Homefront Commander: No Coffee Breaks for Tel Aviv Residents in Next War

YERUSHALAYIM
The Iron Dome Missile Battery seen near Tel Aviv. (Flash90, File)

The next war Israel faces may emanate from the south (Hamas), from the north (Hezbollah) or elsewhere – but regardless of where it starts, it will hit all of Israel in a significant way. Residents of no part of the country will be spared the “challenging” experience, said IDF General Tamir Yed’ii, head of the army’s Homefront Command – not even residents of Tel Aviv.

Speaking at a security conference in Ashkelon Wednesday, Yed’ii said that in 2019, “Israel faces a more complicated, dangerous, and challenging security situation than we have in the past. There is now a different geo-strategic reality than we have been used to seeing, and this presents us with threats and challenges that are different than any we have experienced in the past.”

In previous wars over recent years – whether 2014’s Operation Protective Edge, 2012’s Pillar of Defense, or 2008’s Cast Lead in Gaza, as well as the Second Lebanon War in 2006 – residents of the south or north respectively were pummeled with missiles fired by Hamas or Hezbollah, forcing many to temporarily evacuate the area, or to spend the majority of their time in bomb shelters.
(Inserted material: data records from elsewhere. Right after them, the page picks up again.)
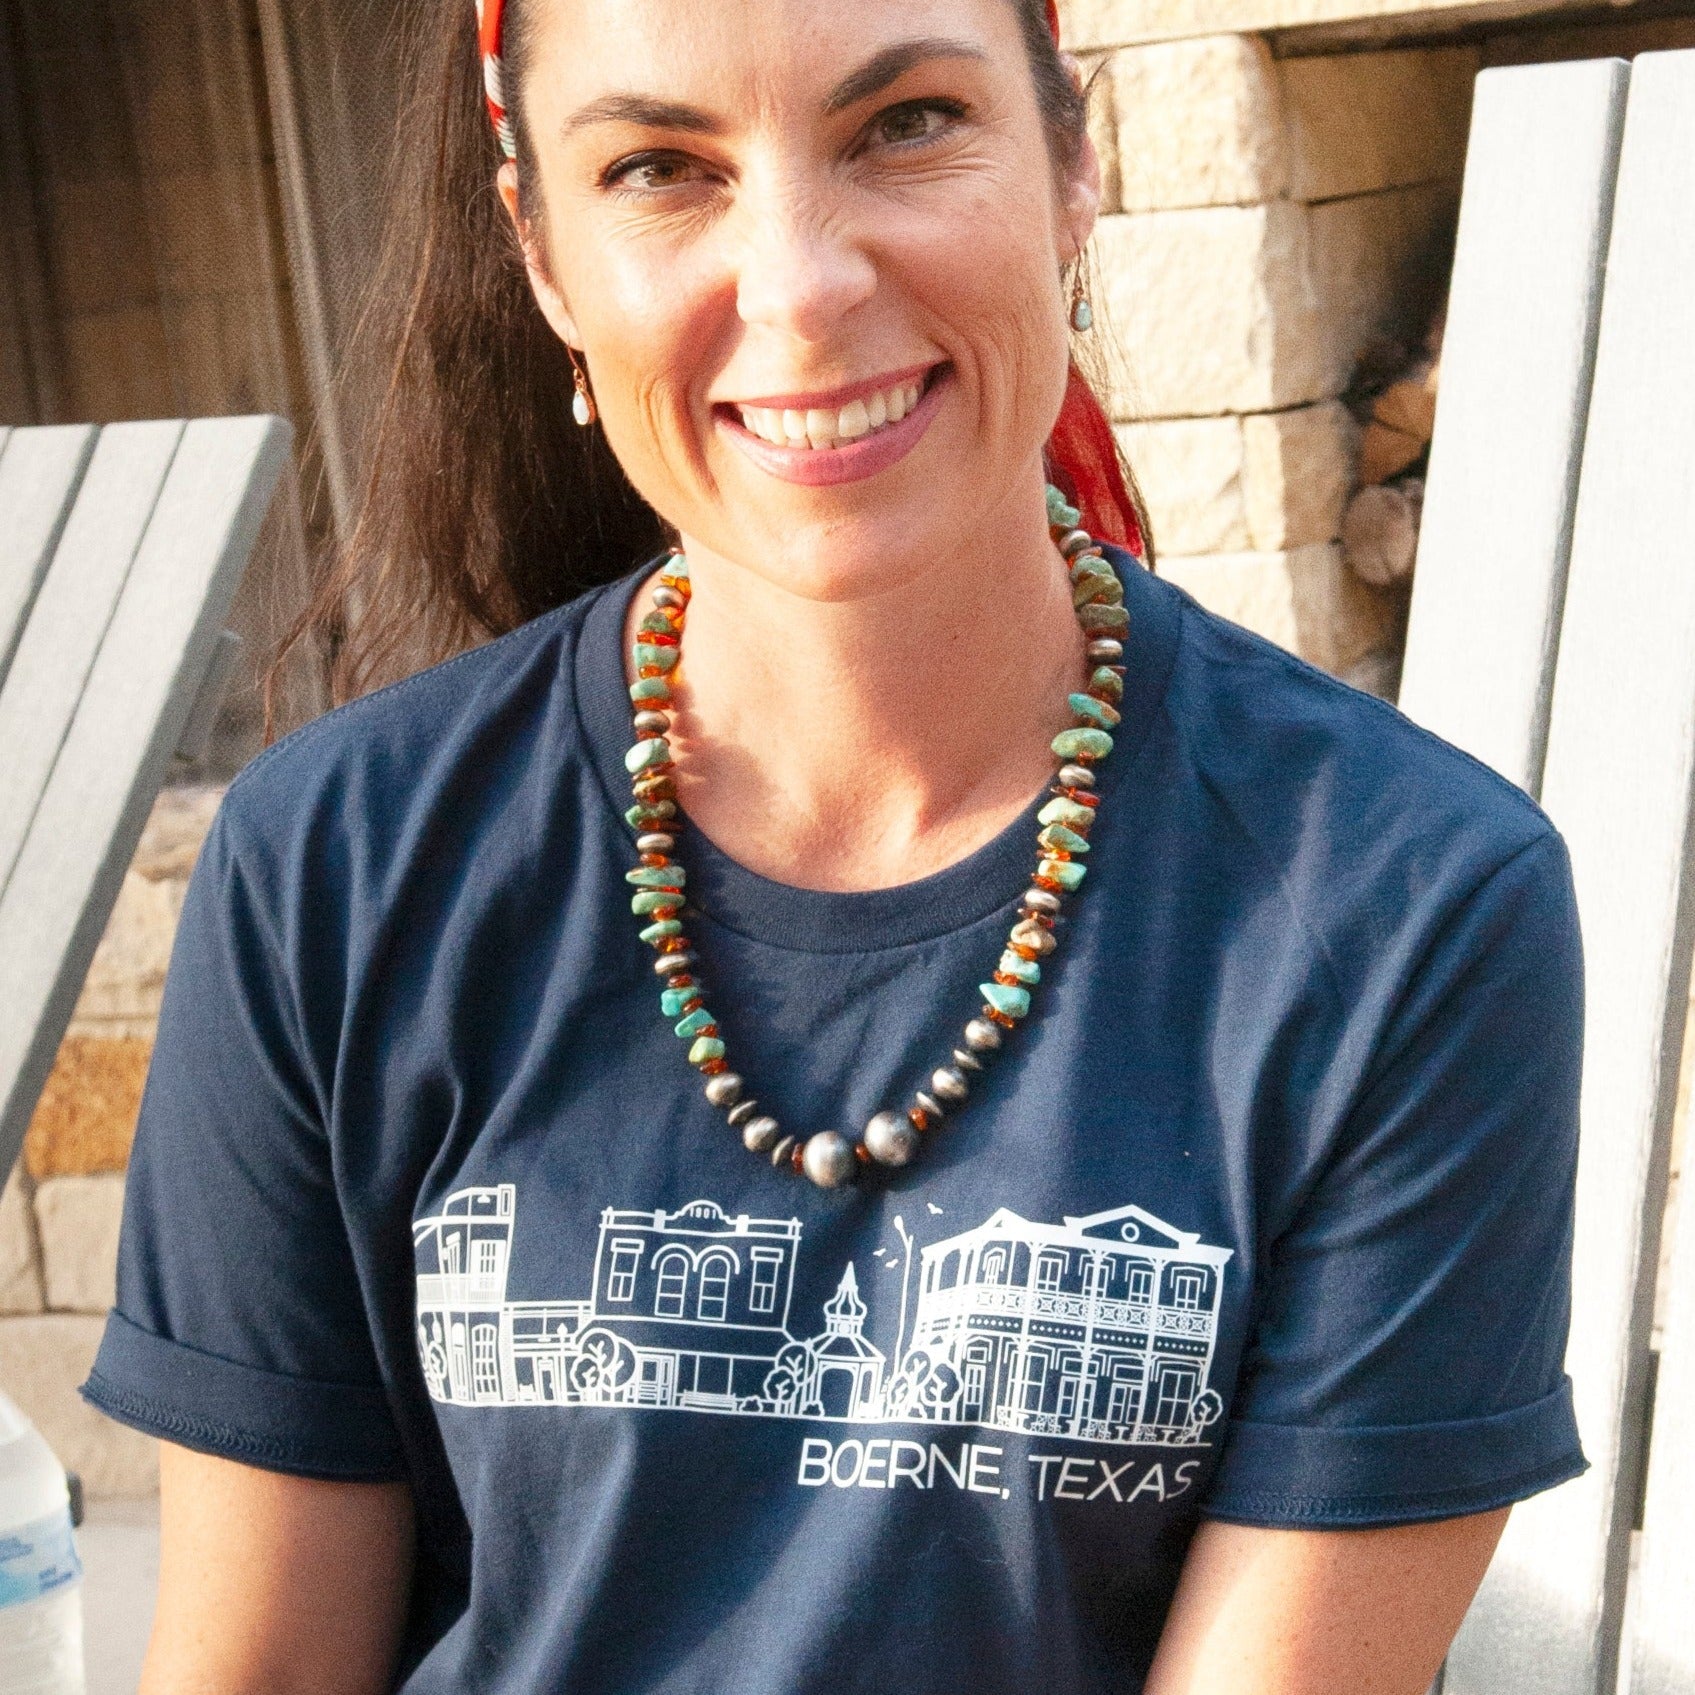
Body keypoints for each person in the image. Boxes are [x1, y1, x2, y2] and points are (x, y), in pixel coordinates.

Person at [81, 0, 1586, 1689]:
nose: (799, 286)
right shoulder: (335, 873)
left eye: (908, 124)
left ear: (1072, 162)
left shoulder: (1407, 909)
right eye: (660, 168)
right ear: (545, 256)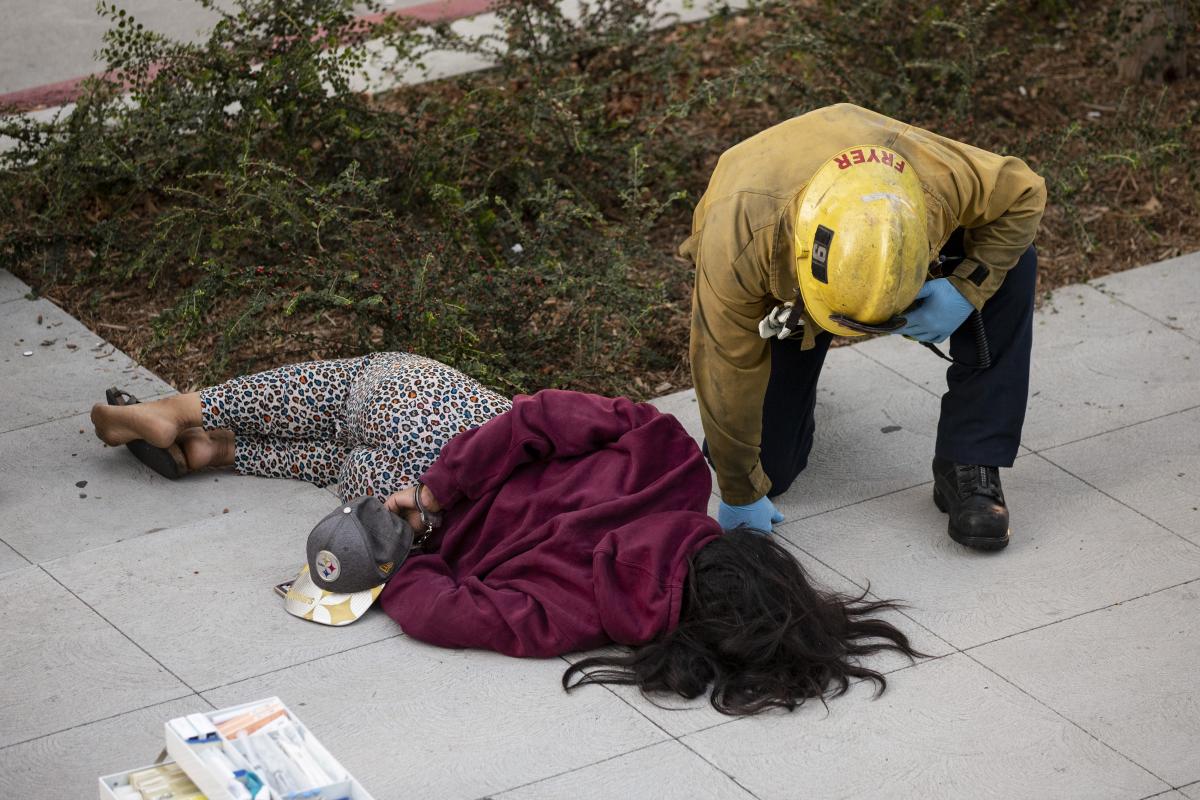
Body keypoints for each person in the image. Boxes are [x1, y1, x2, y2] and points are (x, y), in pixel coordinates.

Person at [93, 352, 922, 715]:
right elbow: (446, 613)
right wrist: (410, 551)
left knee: (364, 387)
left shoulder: (674, 465)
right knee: (348, 464)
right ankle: (215, 452)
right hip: (400, 518)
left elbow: (541, 416)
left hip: (448, 441)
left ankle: (186, 410)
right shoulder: (586, 618)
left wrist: (437, 487)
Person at [682, 103, 1047, 551]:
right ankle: (788, 375)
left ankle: (971, 459)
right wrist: (739, 490)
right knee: (769, 471)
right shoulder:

Meanwhile, although some attacks were aimed at the center of the country, they were rare, and life continued more or less normally.
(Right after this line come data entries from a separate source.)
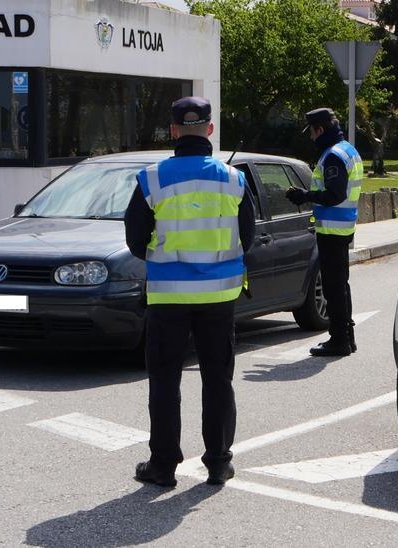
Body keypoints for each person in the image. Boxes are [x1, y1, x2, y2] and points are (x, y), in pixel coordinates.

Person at [123, 97, 256, 488]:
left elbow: (134, 240)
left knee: (164, 380)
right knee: (218, 378)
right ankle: (217, 463)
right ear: (210, 130)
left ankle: (163, 466)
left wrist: (162, 253)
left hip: (168, 297)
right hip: (218, 297)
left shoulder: (153, 179)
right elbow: (246, 237)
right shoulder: (234, 179)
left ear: (174, 131)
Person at [286, 108, 363, 357]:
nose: (310, 137)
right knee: (341, 284)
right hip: (343, 227)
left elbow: (334, 194)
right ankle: (347, 338)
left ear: (319, 129)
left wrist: (304, 196)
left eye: (311, 132)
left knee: (333, 287)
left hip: (333, 230)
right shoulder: (347, 149)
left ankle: (339, 339)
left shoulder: (333, 157)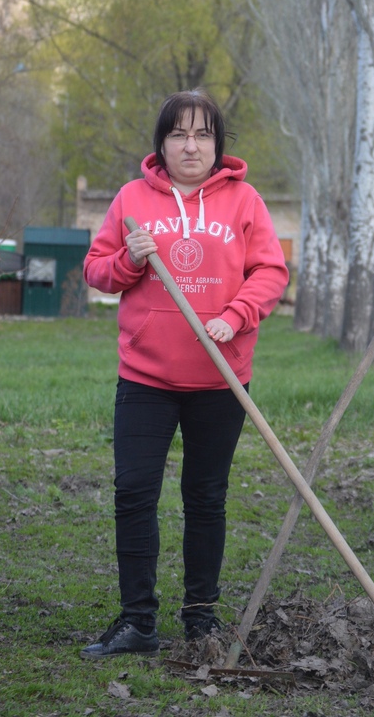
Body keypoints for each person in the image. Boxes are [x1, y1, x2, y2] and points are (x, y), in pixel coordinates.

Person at [80, 89, 289, 659]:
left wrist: (235, 316)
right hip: (145, 378)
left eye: (202, 134)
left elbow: (270, 271)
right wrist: (129, 260)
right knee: (134, 493)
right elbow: (97, 271)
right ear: (162, 144)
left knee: (205, 497)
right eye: (178, 134)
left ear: (218, 144)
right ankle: (137, 621)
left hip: (221, 377)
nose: (190, 145)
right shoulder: (130, 199)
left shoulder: (245, 201)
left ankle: (201, 616)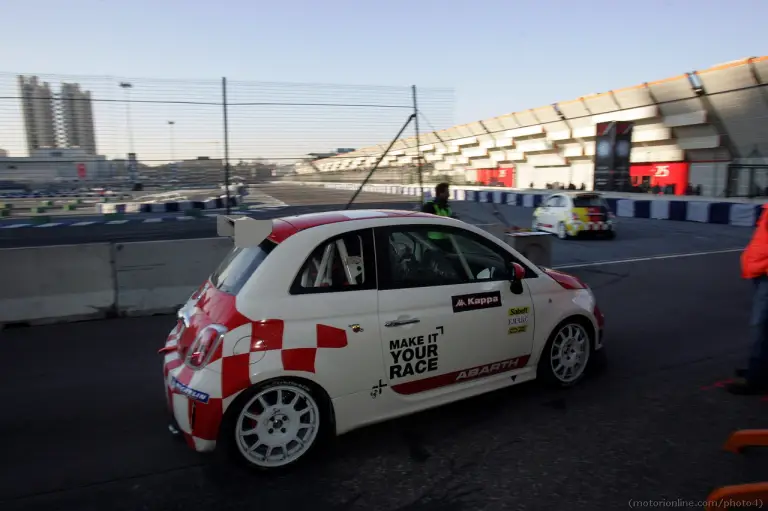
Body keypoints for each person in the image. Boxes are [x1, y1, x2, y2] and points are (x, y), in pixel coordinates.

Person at [727, 204, 768, 395]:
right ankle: (760, 369)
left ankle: (756, 377)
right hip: (760, 270)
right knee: (763, 326)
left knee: (760, 325)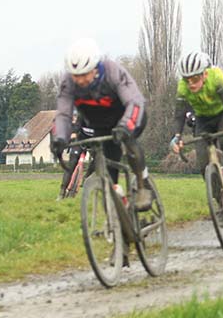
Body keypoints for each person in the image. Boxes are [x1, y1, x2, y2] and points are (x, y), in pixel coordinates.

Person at [50, 38, 152, 210]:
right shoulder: (68, 83)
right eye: (76, 76)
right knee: (109, 177)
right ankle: (121, 213)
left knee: (130, 143)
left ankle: (143, 184)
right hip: (102, 126)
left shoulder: (112, 72)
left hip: (130, 116)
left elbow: (134, 102)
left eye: (84, 74)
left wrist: (125, 126)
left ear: (95, 68)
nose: (80, 80)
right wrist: (60, 138)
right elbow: (63, 115)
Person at [170, 51, 223, 207]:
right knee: (203, 162)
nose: (191, 84)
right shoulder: (183, 87)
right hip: (203, 120)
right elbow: (179, 115)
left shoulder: (216, 77)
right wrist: (176, 136)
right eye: (187, 79)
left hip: (222, 115)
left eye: (195, 79)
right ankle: (220, 202)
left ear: (205, 75)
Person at [56, 111, 84, 200]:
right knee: (71, 164)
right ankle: (62, 191)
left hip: (94, 140)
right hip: (80, 140)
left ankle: (86, 179)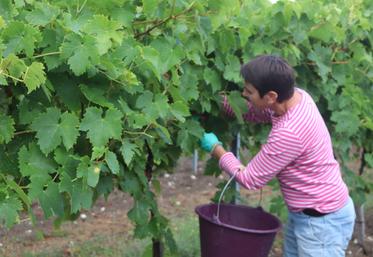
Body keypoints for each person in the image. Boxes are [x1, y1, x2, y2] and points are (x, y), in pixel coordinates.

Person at [200, 55, 356, 257]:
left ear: (271, 96)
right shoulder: (297, 98)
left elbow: (250, 178)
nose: (244, 95)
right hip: (309, 215)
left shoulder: (290, 132)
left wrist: (216, 148)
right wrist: (219, 104)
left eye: (249, 92)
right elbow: (261, 111)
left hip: (322, 223)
That won’t be the case next time, said Yed’ii. “We will no longer have a situation where the fighting will take place in the south or the north, while the residents of Tel Aviv sit in cafés. That is a thing of the past,” he said, as the newer long-range missiles both terror groups now possess will place the center of the country in the same danger as the periphery.

No one disputes that the challenge to the center of the country in the next war will be very strong,” he said, adding that “one of the main challenges will be providing services to residents, and the ability to keep Israeli society going.” Addressing heads of local authorities in the audience, Yed’ii said that “the test of preparedness of local authorities will in great part determine how their populations are able to handle the emergency. The heads of towns and cities will have a great deal to do with that,” he added.